* [Reading text]
-=-=-=-=-

Jamie Dimon Slams Bitcoin as a ‘Fraud’ - peterkshultz
https://www.bloomberg.com/news/articles/2017-09-12/jpmorgan-s-ceo-says-he-d-fire-traders-who-bet-on-fraud-bitcoin
======
merricksb
Previously:

[https://news.ycombinator.com/item?id=15229765](https://news.ycombinator.com/item?id=15229765)

------
wyc
It seems that his staff feel ambivalent about his comments:

JPM Blockchain Lead: "¯\\_(ツ)_/¯"

[https://twitter.com/AmberBaldet/status/907675559492288512](https://twitter.com/AmberBaldet/status/907675559492288512)

Former JPM Director of Global Macro: "Jamie, you're a great boss and the GOAT
bank CEO. You're not a trader or tech entrepreneur. Please, STFU about trading
$BTC."

[https://twitter.com/agurevich23/status/907692985424371712](https://twitter.com/agurevich23/status/907692985424371712)

Got these sources from Fortune's Term Sheet:

[http://fortune.com/tag/term-sheet/](http://fortune.com/tag/term-sheet/)

------
al2o3cr

        In bitcoin’s case, Dimon said he’s skeptical authorities will
        allow a currency to exist without state oversight, especially
        if something goes wrong.

-=-=-=-=-

* [Extracted information]
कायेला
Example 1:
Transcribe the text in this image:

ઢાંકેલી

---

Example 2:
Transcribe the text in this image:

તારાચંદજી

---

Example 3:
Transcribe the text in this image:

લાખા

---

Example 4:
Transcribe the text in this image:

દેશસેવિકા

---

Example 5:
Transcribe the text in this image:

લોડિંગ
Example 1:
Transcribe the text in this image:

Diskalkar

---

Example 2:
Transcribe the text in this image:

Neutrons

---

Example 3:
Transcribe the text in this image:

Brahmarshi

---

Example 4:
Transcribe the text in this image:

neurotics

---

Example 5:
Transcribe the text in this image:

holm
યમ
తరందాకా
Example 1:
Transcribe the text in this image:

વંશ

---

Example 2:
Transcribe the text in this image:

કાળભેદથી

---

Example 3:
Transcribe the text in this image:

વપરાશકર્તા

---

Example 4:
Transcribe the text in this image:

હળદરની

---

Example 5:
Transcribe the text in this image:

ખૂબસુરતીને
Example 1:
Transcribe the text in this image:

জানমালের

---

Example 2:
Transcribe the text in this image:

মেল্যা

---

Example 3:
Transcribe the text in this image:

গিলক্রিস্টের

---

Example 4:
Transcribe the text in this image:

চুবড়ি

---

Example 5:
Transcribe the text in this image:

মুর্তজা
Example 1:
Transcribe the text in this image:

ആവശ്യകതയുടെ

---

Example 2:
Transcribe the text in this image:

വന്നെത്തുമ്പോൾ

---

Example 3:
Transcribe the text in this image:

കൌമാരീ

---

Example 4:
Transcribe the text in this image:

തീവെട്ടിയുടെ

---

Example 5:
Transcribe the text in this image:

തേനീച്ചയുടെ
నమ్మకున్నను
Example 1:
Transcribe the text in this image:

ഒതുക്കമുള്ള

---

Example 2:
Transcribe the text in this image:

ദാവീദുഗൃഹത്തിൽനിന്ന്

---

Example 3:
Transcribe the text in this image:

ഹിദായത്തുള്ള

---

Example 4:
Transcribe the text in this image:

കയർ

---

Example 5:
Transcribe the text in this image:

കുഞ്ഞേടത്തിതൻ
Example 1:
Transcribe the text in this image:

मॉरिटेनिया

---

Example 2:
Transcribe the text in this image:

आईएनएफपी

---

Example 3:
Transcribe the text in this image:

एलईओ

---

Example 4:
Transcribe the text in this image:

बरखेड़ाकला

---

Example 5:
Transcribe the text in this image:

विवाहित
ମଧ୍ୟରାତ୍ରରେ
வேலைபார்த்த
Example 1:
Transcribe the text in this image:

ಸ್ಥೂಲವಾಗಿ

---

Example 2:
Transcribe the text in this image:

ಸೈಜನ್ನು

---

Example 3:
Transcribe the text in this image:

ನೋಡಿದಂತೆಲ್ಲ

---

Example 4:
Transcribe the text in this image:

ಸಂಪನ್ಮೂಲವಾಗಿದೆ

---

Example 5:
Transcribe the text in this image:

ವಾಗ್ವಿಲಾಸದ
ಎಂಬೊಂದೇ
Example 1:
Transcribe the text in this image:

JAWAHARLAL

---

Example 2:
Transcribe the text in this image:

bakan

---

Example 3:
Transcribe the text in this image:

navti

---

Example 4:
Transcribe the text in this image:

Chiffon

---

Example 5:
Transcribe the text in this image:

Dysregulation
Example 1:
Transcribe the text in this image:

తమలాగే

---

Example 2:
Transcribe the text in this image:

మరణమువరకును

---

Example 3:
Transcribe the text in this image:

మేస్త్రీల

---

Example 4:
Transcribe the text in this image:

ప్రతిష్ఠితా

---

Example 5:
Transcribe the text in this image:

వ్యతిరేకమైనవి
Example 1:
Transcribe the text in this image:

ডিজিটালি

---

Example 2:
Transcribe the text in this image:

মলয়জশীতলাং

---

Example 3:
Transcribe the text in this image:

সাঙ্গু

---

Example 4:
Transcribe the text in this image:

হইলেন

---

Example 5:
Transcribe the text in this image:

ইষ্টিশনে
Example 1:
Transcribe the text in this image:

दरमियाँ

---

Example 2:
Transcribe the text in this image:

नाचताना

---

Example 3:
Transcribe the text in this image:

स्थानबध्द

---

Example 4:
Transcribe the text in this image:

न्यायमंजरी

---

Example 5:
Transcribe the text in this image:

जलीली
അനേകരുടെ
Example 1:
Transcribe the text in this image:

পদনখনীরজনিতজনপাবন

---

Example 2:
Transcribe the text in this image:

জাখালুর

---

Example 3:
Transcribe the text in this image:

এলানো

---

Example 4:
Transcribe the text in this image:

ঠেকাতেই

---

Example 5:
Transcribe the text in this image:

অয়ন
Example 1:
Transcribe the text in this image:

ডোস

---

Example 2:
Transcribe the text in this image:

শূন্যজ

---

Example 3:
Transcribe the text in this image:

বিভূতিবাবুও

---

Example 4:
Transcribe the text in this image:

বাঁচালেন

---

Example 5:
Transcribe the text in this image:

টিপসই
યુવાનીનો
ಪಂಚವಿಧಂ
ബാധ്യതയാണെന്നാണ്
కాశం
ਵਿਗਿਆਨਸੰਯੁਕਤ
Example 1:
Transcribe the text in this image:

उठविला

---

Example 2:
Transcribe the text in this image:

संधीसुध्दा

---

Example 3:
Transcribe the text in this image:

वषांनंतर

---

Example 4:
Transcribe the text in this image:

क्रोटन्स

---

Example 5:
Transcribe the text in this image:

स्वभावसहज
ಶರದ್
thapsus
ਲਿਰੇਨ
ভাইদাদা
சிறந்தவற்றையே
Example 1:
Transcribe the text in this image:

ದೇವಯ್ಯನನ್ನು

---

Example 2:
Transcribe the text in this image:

-=-=-=-=-

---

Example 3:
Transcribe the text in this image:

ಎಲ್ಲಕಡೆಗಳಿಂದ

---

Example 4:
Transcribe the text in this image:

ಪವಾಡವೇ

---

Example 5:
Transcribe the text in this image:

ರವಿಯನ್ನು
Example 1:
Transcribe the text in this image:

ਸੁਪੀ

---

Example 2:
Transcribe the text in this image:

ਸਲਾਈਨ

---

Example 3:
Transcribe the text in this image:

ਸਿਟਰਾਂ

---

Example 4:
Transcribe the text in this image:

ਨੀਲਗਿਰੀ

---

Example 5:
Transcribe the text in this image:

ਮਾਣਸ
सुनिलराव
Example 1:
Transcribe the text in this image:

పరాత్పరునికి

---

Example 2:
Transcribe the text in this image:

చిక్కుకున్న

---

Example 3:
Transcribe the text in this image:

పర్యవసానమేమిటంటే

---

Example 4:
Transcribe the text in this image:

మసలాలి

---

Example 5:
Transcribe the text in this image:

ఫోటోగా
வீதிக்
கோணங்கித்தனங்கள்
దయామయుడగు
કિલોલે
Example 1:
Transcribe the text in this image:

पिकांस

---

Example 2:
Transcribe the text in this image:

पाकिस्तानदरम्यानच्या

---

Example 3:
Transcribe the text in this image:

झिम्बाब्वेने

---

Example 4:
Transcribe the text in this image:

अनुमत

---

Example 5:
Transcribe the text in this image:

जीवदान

-=-=-=-=-

* [Goal] Please extend the forum thread about Jamie Dimon calling Bitcoin a fraud, picking up right after its last line.

* [Final result]
    

Mah dude, if "state oversight" always worked when "something goes wrong" you'd
have been making this statement from your cell...

------
brndnmtthws
Let's not forget their $12bn bailout[1] (closer to $14bn in today's dollars),
and also the long string of controversies[2].

Jamie Dimon doesn't have much credibility. JPMorgan hasn't exactly been
altruistic under his rein.

[1]:
[https://dealbook.nytimes.com/2008/03/18/jpmorgans-12-billion...](https://dealbook.nytimes.com/2008/03/18/jpmorgans-12-billion-
bailout/)

[2]:
[https://en.wikipedia.org/wiki/JPMorgan_Chase#Controversies](https://en.wikipedia.org/wiki/JPMorgan_Chase#Controversies)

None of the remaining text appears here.